The Seat Leon will receive a host of updates for 2017. The updated version of Seat’s rival for the Ford Focus, Renault Megane and Skoda Octavia features subtly tweaked styling, new engines and lots of technology upgrades.
What is it?
The Leon is Seat’s mid-sized hatchback. Having been launched in 2012, the current Leon has been given its mid-life refresh before the next-generation model launches in a few years' time.
Traditionally, the Leon has been positioned as a more young buyer-oriented sibling to the Volkswagen Golf and Skoda Octavia. This updated model aims to expand upon this, while appealing to a broader audience with a widened range of specs and engines.
What engines can I choose from?
New to the Leon in its facelifted guise is a 1.0-litre petrol engine with 113bhp. It’s the same engine which features in the Volkswagen Golf 1.0 Bluemotion, so it should be the most frugal non-diesel unit in the range.

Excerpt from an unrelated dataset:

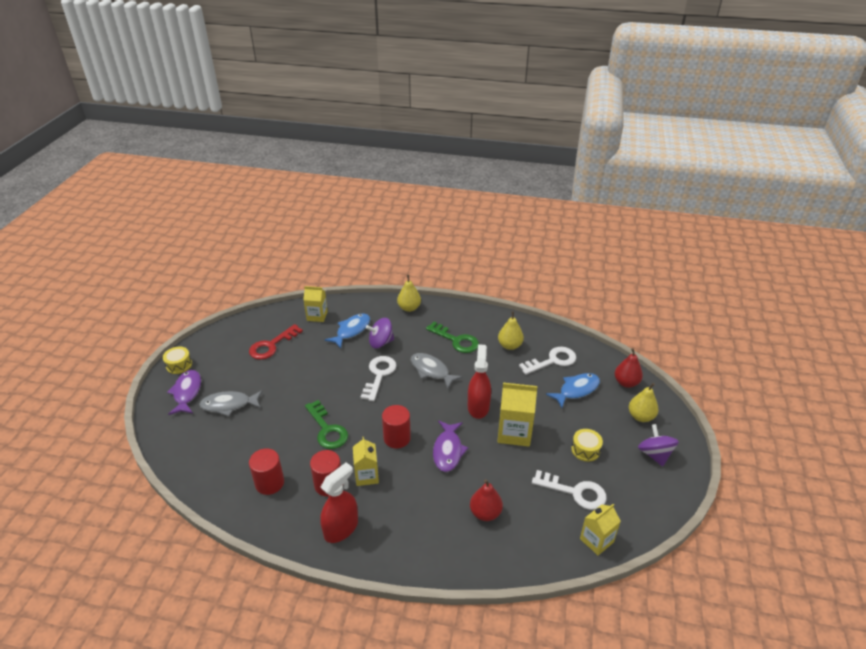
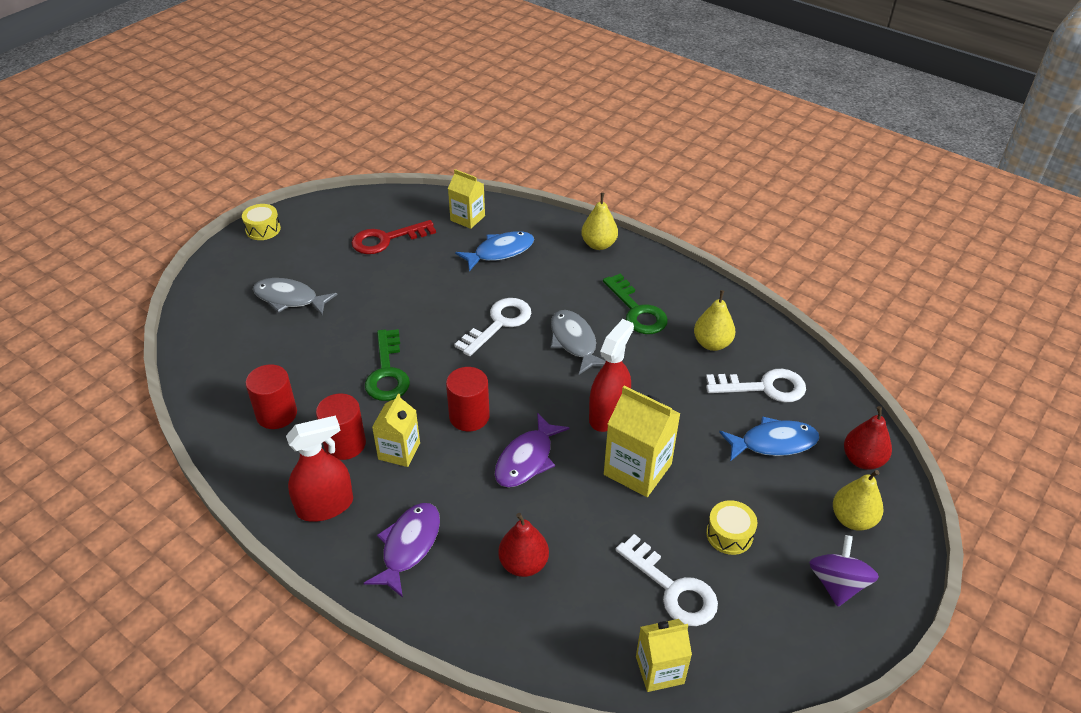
camera: 25 degrees right, 5 degrees up
(187, 392) = (251, 266): purple fish -> purple fish (409, 546)
(381, 342) = (529, 280): purple spinning top -> none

A new 1.6-litre diesel with 113bhp has also been added to the Leon line-up. No CO2 emissions or fuel economy figures have been released for these two engines yet, but they’re both likely to be the engines to aim for if you want low running costs.

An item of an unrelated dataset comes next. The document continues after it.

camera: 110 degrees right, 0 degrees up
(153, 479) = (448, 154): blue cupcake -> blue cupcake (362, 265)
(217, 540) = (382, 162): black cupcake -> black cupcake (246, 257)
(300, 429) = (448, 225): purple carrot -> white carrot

The rest of the engine line-up remains the same as the current model, ranging from a 1.2-litre petrol up to 2.0-litre diesel and petrol units - including a hot 290bhp version at the top end of the range.
What’s it like on the inside?
The Leon’s handbrake has been replaced with an electric parking brake switch, and on higher-spec cars there’s also a ‘connectivity box’ with wireless smartphone charging.

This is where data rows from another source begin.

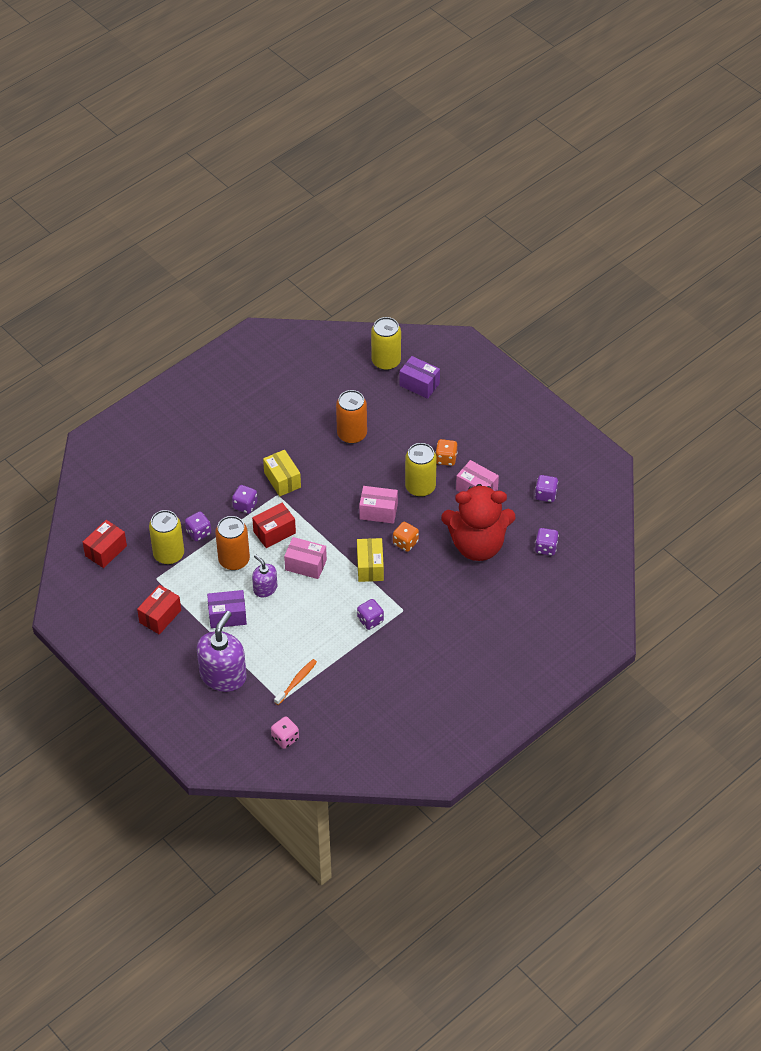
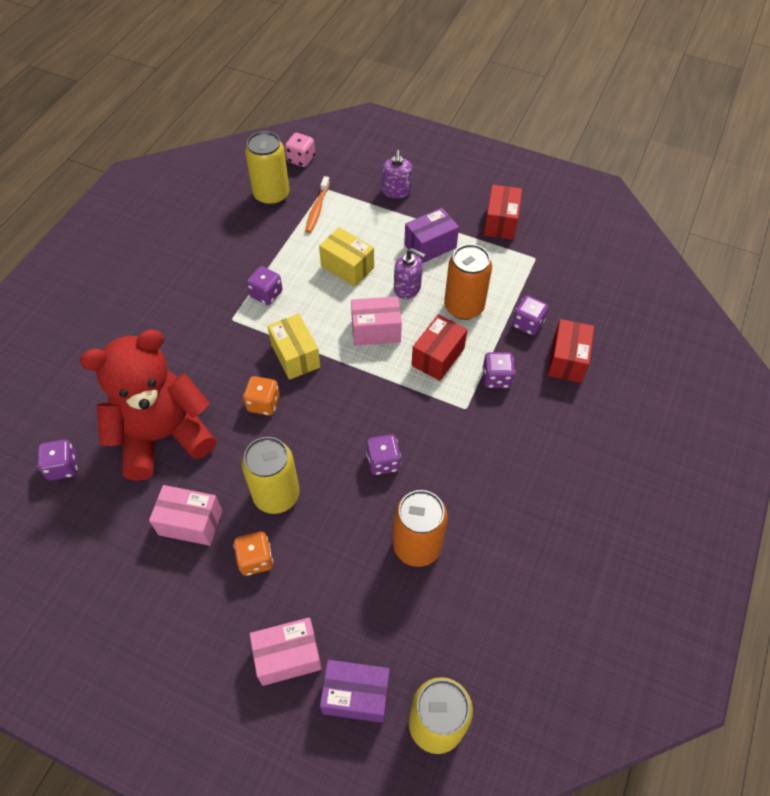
camera: 155 degrees right, 5 degrees up
(106, 551) = (613, 267): red box -> red box (567, 360)
(169, 554) = (542, 287): yellow can -> yellow can (271, 195)
(223, 675) = (396, 191): purple soap dispenser -> purple soap dispenser, size x0.55
(282, 480) = (472, 431): yellow box -> yellow box (347, 267)
(378, 511) = (319, 434): pink box -> pink box (288, 656)
(545, 495) = (80, 555): purple dice -> purple dice (383, 462)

Some of the Leon’s interior trim has been swapped out for higher-quality pieces, and the touchscreen infotainment display has been enlarged from 6.5in up to 8.0in on all cars but the entry-level S trim. The larger screens mean there will now be fewer buttons on the dashboard.
What equipment does it come with?
When the updated Leon launch in January, there’ll be five trim levels to choose from, as well as a new top-spec level. Entry-level cars are badged S, moving up to SE Dynamic, SE, Technology, FR and new Xcellence.
Xcellence serves as a luxurious alternative to sporty sub-Cupra FR spec, and aims for a premium feel, with standard interior ambient lighting, keyless entry and go, upgraded upholstery and LED rear indicators. Full prices and specs will be revealed closer to the car’s launch in January.
How much will it cost?
Seat has insisted that the pricing for the facelifted Leon will remain around the same as the current model, so an entry-level price of around £18,000 is expected.
The car will launch in global markets in January, but a Seat spokesman revealed that the manufacturer may tweak this for the UK to coincide with the change to ’17 numberplates in March of next year.